Wakinga people had the unique construction layout of their structures which were built surrounding the common space used for public meetings

==Metalwork==
The Nyakyusa considered iron a scarce and precious commodity normally needing the secret skills of the Kinga smiths. With the invasion of the Ngoni the Nyakyusa found their wood-tipped spears to be ineffective against tough shields and went to the Kinga for well-made iron-tipped spears. Iron, melting at about 2,804 °F, was heated to about 2,200 °F and then layered in charcoal until the slag drained off. The remainder was a solid spongy mass called bloom, which was then reheated and hammered in a forge with no guarantee of success. Each operation required the building of a new furnace with demands on charcoal, labor, and skills. The production of only three hoes or spears may have needed a ton of charcoal and a long apprenticeship. It also required a vast amount of wood. The Nyakyusa contributed by making the shields.

==Beliefs==
Kinga priests claimed they belonged to an ancient heritage, a line older than their chiefs. The priests also seemed to interpret subterranean water movement (much as a Rutengänger). The Nyakyusa would watch with fear and dismay as these pilgrims descended the mountain paths each year heading for 'Lwenbe's' shrine.

==Characteristics==
The Kinga were to be found in hidden areas, probably having been driven there by the Magwangwara Ngoni, and then the Wasangu, and even the Hehe, and were not easily located. They had little interaction with their neighbors, and felt comfortable only in their mountains. While they provided early warning posts against invasion of the Nyakyusa territory from the south and east, the Nyakyusa were not thankful, and generally held the Kinga in contempt.

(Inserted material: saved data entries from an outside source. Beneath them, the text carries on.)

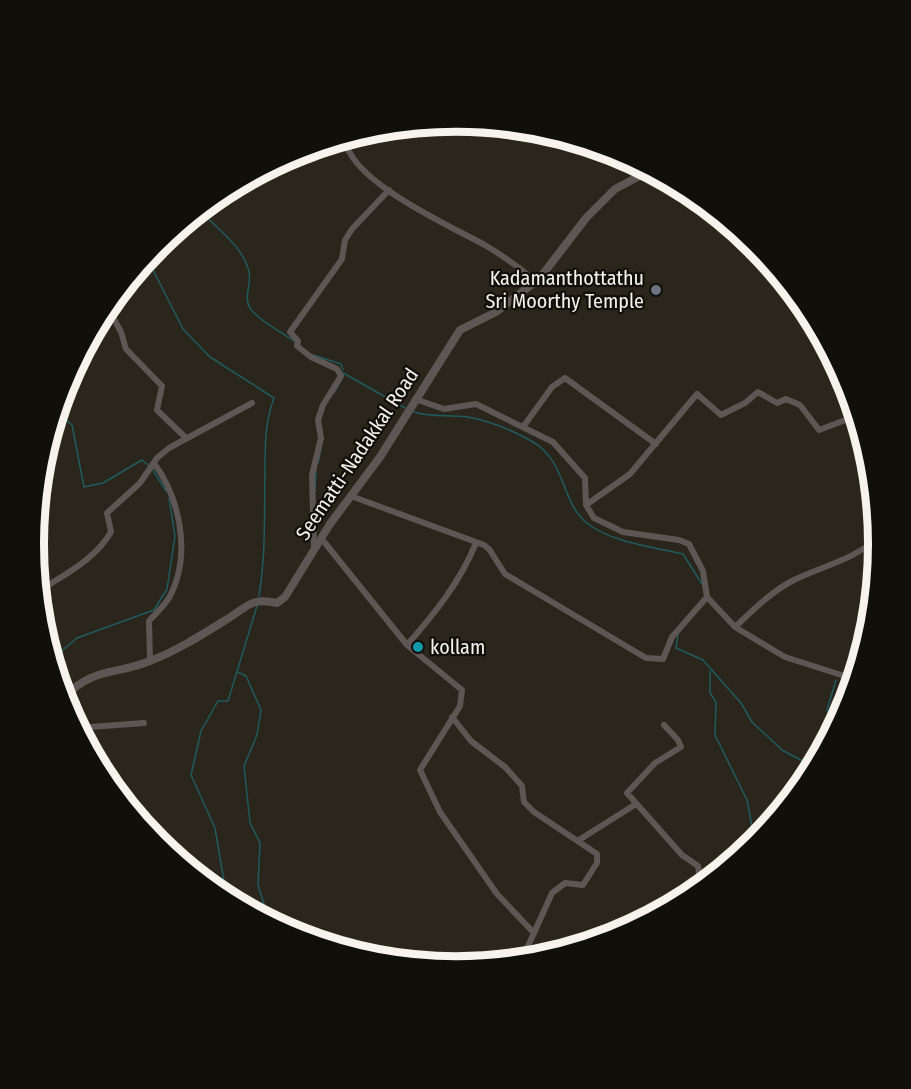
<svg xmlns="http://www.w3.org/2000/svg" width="911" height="1089" viewBox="0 0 911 1089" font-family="'Fira Sans Condensed',sans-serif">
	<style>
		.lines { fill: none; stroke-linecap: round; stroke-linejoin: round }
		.stream { stroke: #1f5b61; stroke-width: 1.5 }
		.minor { stroke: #5d5655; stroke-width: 6 }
		.tertiary { stroke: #5d5655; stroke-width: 8 }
		.worship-dot { fill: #6b7280; stroke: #110f0a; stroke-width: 2 }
		.culture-dot { fill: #0f9aa8; stroke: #110f0a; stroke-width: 2 }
		.labels { text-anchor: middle; stroke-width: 4.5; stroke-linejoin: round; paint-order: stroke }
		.poi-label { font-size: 20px; fill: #f5f3eb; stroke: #110f0a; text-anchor: end }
		.street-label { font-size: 20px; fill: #f5f3eb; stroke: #110f0a }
		.rim { fill: none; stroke: #f5f3eb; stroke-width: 8 }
	</style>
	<rect width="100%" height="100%" fill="#2a261b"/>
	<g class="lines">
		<path class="stream" d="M200 210C216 228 244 247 249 272 252 284 243 297 250 308 255 318 284 334 294 341
			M147 258 183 329 210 357 274 398C265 421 265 446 265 471 264 513 266 555 259 596
			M313 355 341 364 343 370
			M343 373 405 408
			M334 393 342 379
			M56 412 72 425 84 487 103 483 142 460 148 465
			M414 412C432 418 450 414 468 417 489 421 514 431 533 442 567 462 561 504 588 524 614 543 653 547 683 554L702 584
			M318 463 323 438
			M153 470 166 491
			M315 492 316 470
			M678 635 676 648 703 660 741 703 752 722 782 750 812 766 809 775
			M51 660 77 638 154 610 167 589 175 536 169 498
			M710 671V693L716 702 715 735 747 800 755 842
			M238 672 246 676 261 710 257 735 244 766 250 823 260 843 258 885 265 907 257 915
			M816 762C815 748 821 730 831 719L827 710 836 680
			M227 899 215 828 191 775 201 731 218 701H228L257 606"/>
		<path class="minor" d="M345 139C350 181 448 225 483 244 502 255 519 267 535 281
			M107 306 121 332 126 349 162 386 157 410 186 438
			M415 399 444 409 476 404 553 442 585 478 586 505 594 518 623 532 679 540 689 544 703 571 707 597 735 627 785 657 854 679
			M523 427 552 387 565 378 656 444
			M351 496 484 545 489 549 505 574 646 658 663 659 672 637 707 597
			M586 505 630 474 697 394 721 415 745 403 758 392 777 403 786 399 800 405 819 430 856 416
			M321 538 407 645 462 690 460 706 420 770 440 812 497 894 534 933 521 961
			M314 549 312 475 321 438 318 420 323 405 341 376 337 369 311 357 297 346 298 341 290 332 342 259 345 240 352 229 389 190
			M38 592C63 575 95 560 111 532L107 513 140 483 157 458 169 448 252 403
			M735 627C753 610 772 591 794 580 820 567 856 559 877 538
			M407 645C435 613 460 582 476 543
			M150 661 149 621C157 612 168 603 172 592 191 551 179 497 154 463
			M452 717 471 741 505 767 522 786 524 802 534 812 597 854V863L583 885 565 883 552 893 534 933
			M664 725 678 740 681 747 655 763 627 793 682 855 698 866 701 887
			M77 728 144 723
			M579 840 636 804
			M684 899 699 882"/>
		<path class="tertiary" d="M63 698C95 666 113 676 150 661 176 651 200 636 224 621 247 608 249 597 277 603L285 597 330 524 380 457 460 330 496 312 540 278 586 218 615 189 649 171"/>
	</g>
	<circle class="worship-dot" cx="656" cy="290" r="6"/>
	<circle class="culture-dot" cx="418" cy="647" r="6"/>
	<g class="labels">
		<g class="poi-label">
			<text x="644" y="285">Kadamanthottathu<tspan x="644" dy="23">Sri Moorthy Temple</tspan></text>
			<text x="430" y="654" text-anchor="start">kollam</text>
		</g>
		<g class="street-label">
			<text transform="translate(357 454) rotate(-56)" y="7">Seematti-Nadakkal Road</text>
		</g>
	</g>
	<path d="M0 0H911V1089H0ZM44 544a412 412 0 1 1 824 0a412 412 0 1 1-824 0Z" fill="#110f0a" fill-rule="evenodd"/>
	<path class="rim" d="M44 544a412 412 0 1 1 824 0a412 412 0 1 1-824 0Z"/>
</svg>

Alexander Merensky describes them as having no particular physical type, their facial features and physique all being different. He thought them a mixed group of runaway slaves hiding in the mountains. Merensky found only one common characteristic: due to their mountain climbing the muscles on their legs were very well developed and they had acquired a distinct type of jogging while going up and down these heights.

Merensky, like the Nyakyusa, found them personally dirty and their homesteads of cylindrical and conical shaped huts disorderly and surrounded by hedges of thorn. Seemingly they were adept only at navigating their mountains and skillfully creating beautiful hoes, knives, iron spears, and a very pleasing beer from bamboo, which was plentiful in their area.

Kinga are found within Njombe region not but not Iringa, also is better to include a number of kinga name to be included in Swahili language

==Demographics==
The Kinga speak the Kinga language almost exclusively at home. They usually know Swahili, but are not fluent. 57,000 Kinga live in the Makete district, the rest in the Iringa Region of the Kipengere Range.